(Web interface edit records)

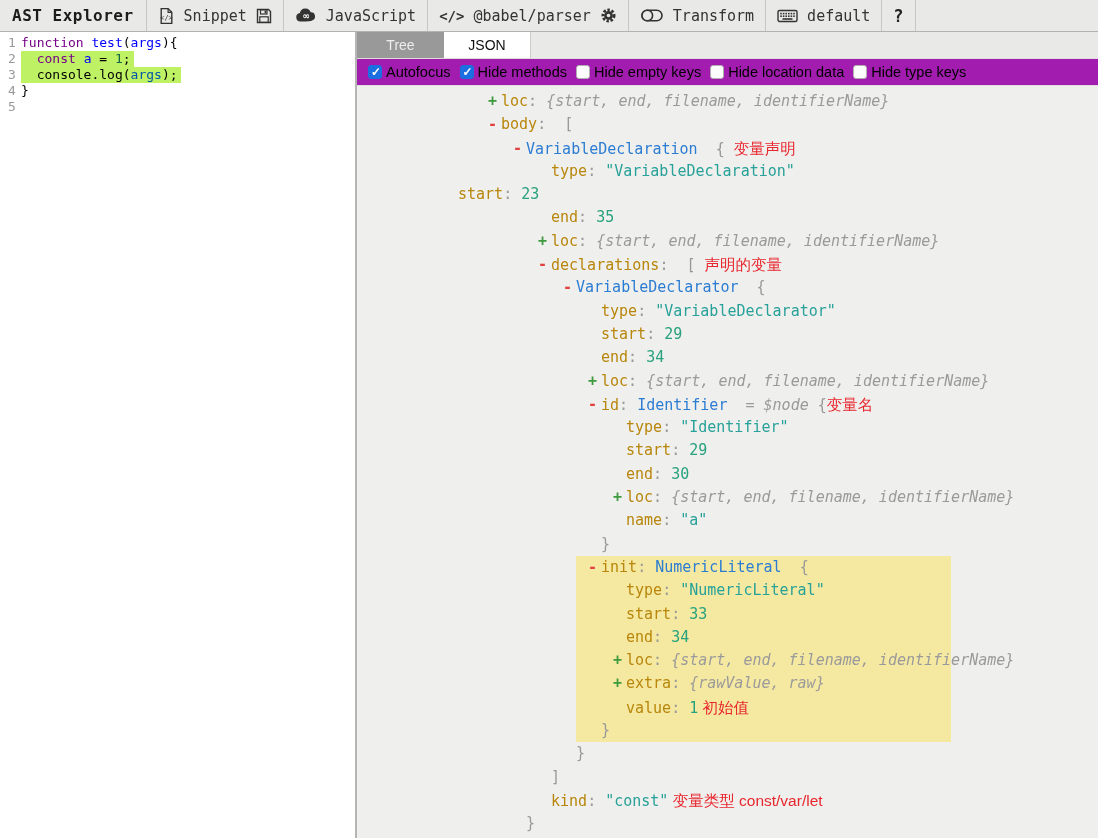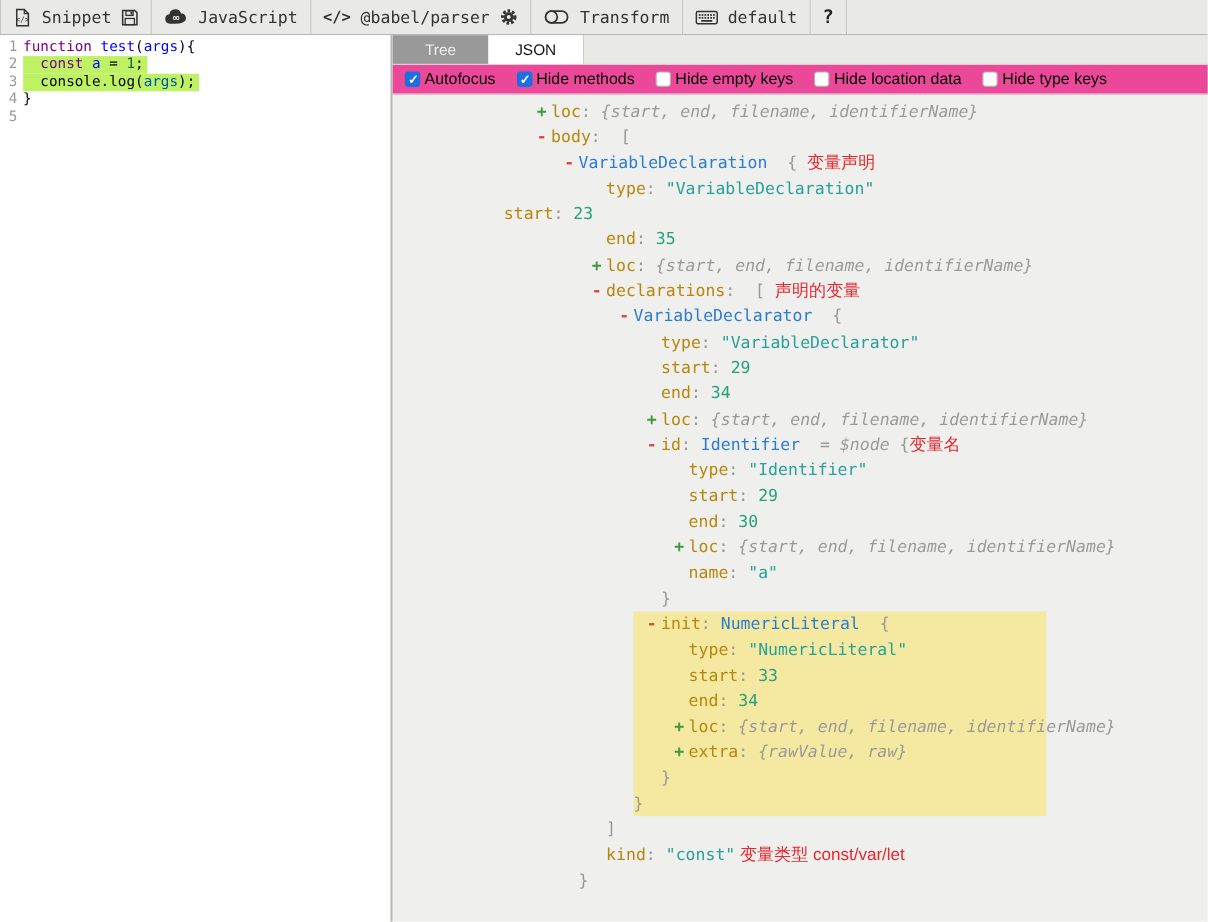--- a/index.html
+++ b/index.html
@@ -73,6 +73,7 @@
 <body>
 
 <div class="toolbar">
+  <div class="tb-title">AST Explorer</div>
   <div class="tb-sep"></div>
 
   <div class="tb-group">

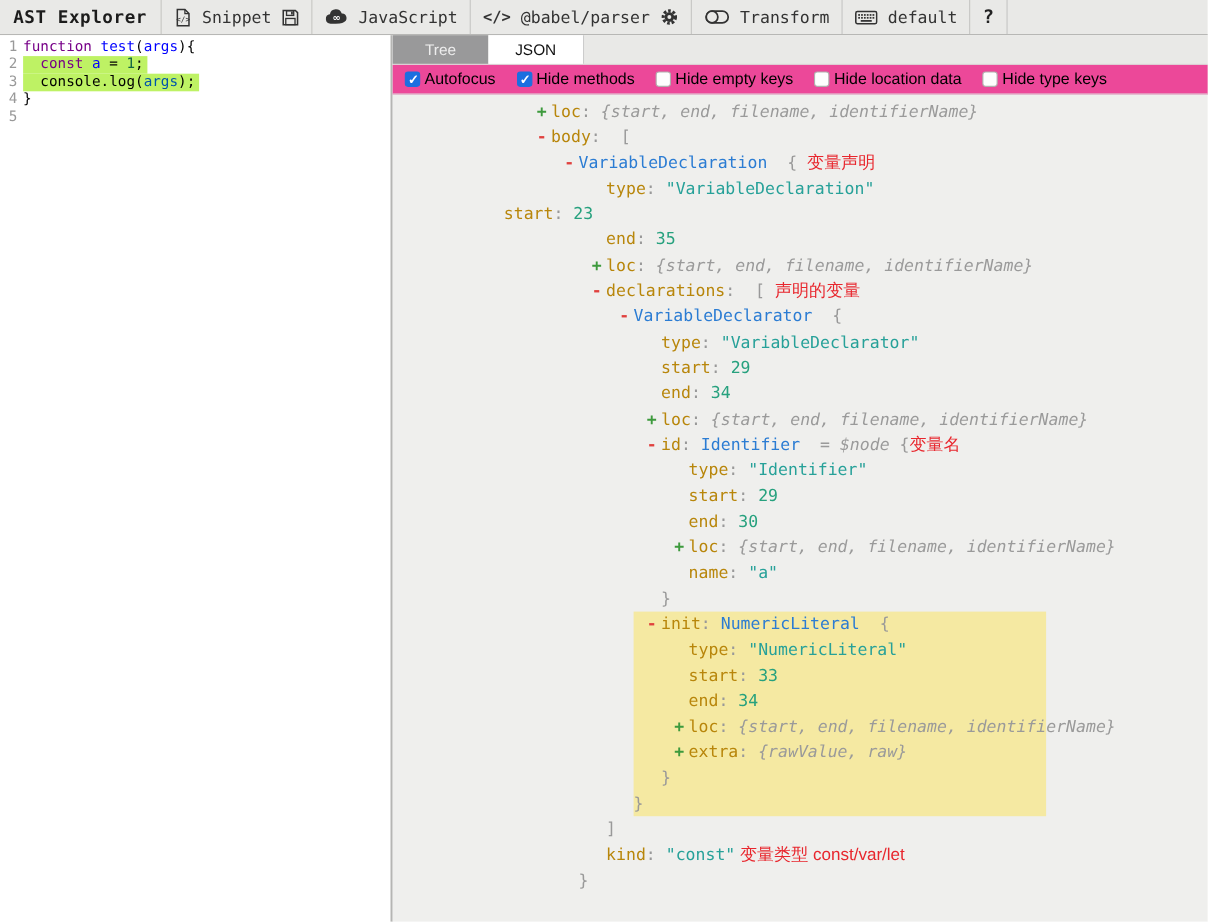--- a/index.html
+++ b/index.html
@@ -40,8 +40,8 @@
   .tab { width:87px; text-align:center; line-height:27px; font-size:14px;
          background:#fff; color:#111; border-right:1px solid #ccc; cursor:pointer; }
   .tab.active { background:#99999a; color:#ededed; border-right:none; }
-  .options { height:27px; display:flex; align-items:center; gap:19px;
-             padding-left:11px; background:#ec4899; border-bottom:1px solid #dedede;
+  .options { height:27px; display:flex; align-items:center; gap:9px;
+             padding-left:11px; background:#a21caf; border-bottom:1px solid #dedede;
              font-size:14.5px; color:#000; }
   .opt { display:flex; align-items:center; gap:4px; cursor:pointer; }
   .cb { width:14px; height:14px; border-radius:3px; border:1px solid #b0b0ae;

### EXERCISE BRIEF:
From the data above, return every line from the line that has "background:#fff; color:#111; border-right:1px" up to and including the line that has "display:flex; align-items:center; gap:9px;", exactly.

### REPLY:
          background:#fff; color:#111; border-right:1px solid #ccc; cursor:pointer; }
   .tab.active { background:#99999a; color:#ededed; border-right:none; }
-  .options { height:27px; display:flex; align-items:center; gap:19px;
-             padding-left:11px; background:#ec4899; border-bottom:1px solid #dedede;
+  .options { height:27px; display:flex; align-items:center; gap:9px;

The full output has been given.